• EXERCISE OBJECTIVE
From the line containing "أيها الأحبة، ننتقل" to the final line of the entries, every line is to be reproduced exactly; no other line belongs in the output.

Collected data
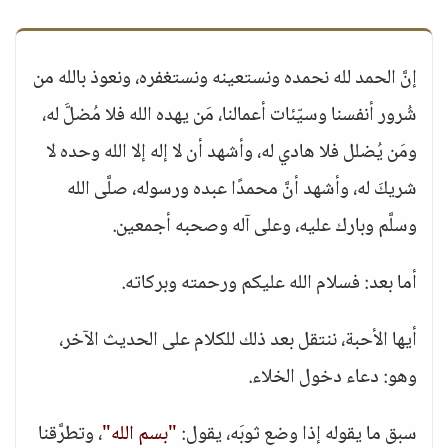
إنَّ الحمد لله نحمده ونستعينه ونستغفره، ونعوذ بالله من
شُرور أنفسنا وسيّئات أعمالنا، مَن يهده الله فلا مُضلَّ له،
ومَن يُضلل فلا هادي له، وأشهد أن لا إله إلا الله وحده لا
شريكَ له، وأشهد أنَّ محمدًا عبده ورسوله، صلَّى الله
وسلَّم وبارك عليه، وعلى آله وصحبه أجمعين.
أما بعد: فسلام الله عليكم ورحمته وبركاته.
أيها الأحبة، ننتقل بعد ذلك للكلام على الحديث الآخر،
وهو: دعاء دخول الخلاء.
سبق ما يقوله إذا وضع ثوبَه، يقول:
"بسم الله"
، وتطرَّقنا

• ANSWER SECTION
أيها الأحبة، ننتقل بعد ذلك للكلام على الحديث الآخر،
وهو: دعاء دخول الخلاء.
سبق ما يقوله إذا وضع ثوبَه، يقول:
"بسم الله"
، وتطرَّقنا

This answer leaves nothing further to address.